= Beginning of Section =

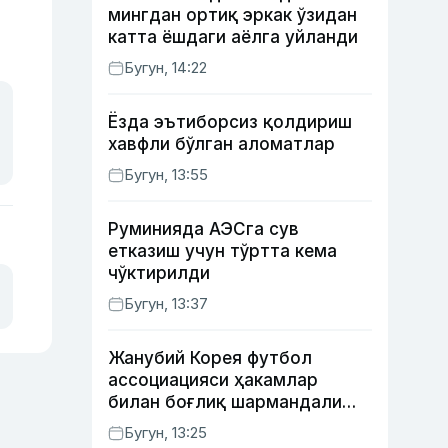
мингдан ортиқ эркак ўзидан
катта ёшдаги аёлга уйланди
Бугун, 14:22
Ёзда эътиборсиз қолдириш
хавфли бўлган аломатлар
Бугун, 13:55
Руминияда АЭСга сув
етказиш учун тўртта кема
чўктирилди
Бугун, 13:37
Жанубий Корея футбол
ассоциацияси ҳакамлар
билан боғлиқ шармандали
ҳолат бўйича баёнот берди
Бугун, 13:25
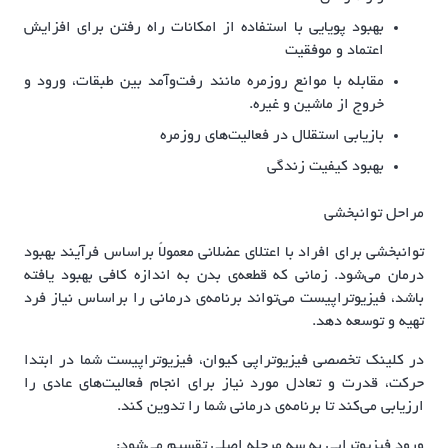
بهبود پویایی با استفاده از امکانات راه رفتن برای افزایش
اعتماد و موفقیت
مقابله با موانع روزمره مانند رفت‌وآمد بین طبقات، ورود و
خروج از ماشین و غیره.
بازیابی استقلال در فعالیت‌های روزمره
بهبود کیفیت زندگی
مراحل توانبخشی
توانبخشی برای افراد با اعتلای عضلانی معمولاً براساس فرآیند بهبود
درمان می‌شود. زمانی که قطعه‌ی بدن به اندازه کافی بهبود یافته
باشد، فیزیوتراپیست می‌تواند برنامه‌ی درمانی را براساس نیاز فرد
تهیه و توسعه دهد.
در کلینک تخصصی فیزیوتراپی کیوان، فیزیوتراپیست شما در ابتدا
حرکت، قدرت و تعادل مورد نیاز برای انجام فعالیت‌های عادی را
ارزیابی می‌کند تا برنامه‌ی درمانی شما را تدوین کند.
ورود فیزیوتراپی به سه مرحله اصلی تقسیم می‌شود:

= End of Section =
= Beginning of Section =

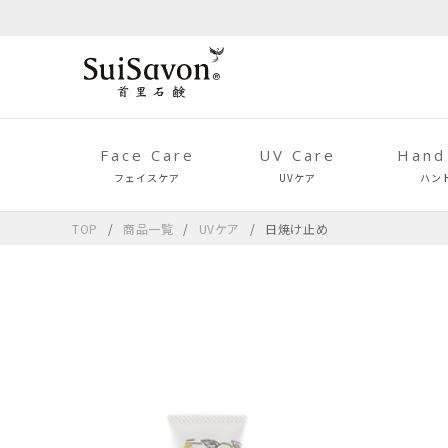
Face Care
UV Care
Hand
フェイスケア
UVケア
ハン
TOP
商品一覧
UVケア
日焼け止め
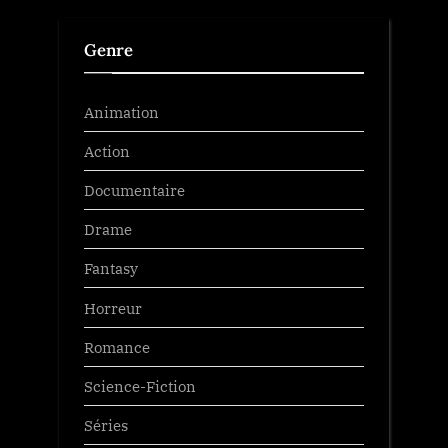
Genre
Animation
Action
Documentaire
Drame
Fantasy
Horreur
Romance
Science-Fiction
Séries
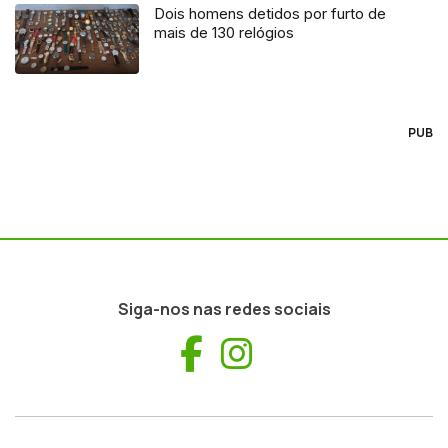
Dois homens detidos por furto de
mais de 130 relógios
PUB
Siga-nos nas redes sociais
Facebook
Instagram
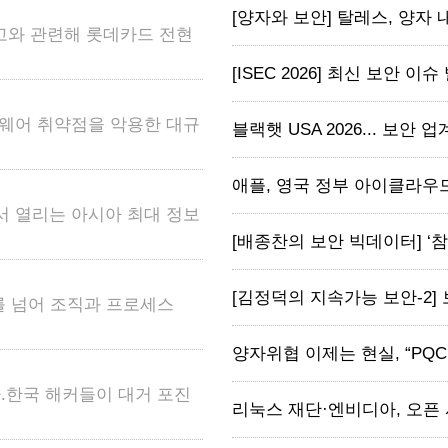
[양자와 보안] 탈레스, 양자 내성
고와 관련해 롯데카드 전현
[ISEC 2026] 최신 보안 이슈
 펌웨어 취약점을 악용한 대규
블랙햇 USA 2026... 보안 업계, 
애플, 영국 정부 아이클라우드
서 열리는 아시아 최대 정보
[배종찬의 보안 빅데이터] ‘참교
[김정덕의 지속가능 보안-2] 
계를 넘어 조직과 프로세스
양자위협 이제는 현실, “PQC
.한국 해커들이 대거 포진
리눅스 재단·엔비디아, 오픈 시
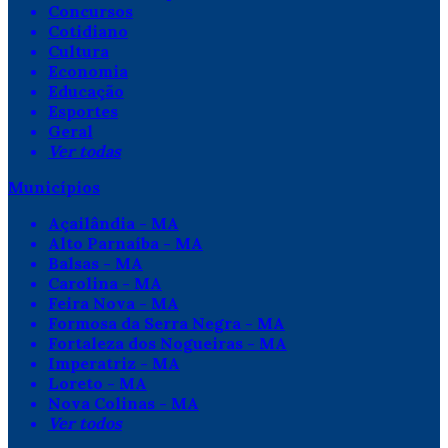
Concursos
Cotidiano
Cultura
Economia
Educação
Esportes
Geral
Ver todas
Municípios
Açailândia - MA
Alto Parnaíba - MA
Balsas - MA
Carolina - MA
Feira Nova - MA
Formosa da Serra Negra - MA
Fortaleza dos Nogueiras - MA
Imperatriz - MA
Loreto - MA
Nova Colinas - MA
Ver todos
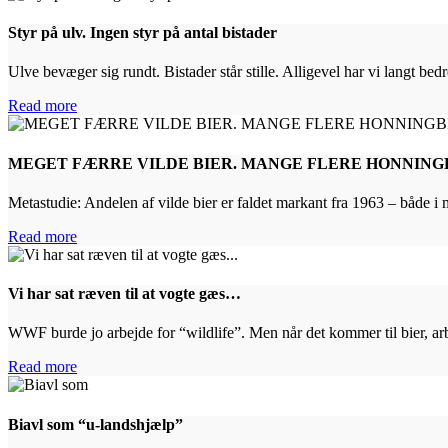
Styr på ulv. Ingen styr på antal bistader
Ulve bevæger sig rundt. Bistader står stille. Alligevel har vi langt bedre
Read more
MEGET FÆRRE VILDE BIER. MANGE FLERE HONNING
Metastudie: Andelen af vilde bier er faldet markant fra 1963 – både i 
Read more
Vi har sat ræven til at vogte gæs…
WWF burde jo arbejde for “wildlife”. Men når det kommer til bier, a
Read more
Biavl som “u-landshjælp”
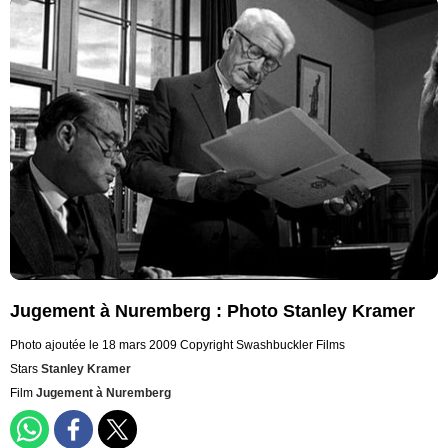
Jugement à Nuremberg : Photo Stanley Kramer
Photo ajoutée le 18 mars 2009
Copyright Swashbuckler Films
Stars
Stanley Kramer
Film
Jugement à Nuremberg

= End of Section =

Wherever the word "Бугун" appears in the listing above, copy that line.

Бугун, 14:22
Бугун, 13:55
Бугун, 13:37
Бугун, 13:25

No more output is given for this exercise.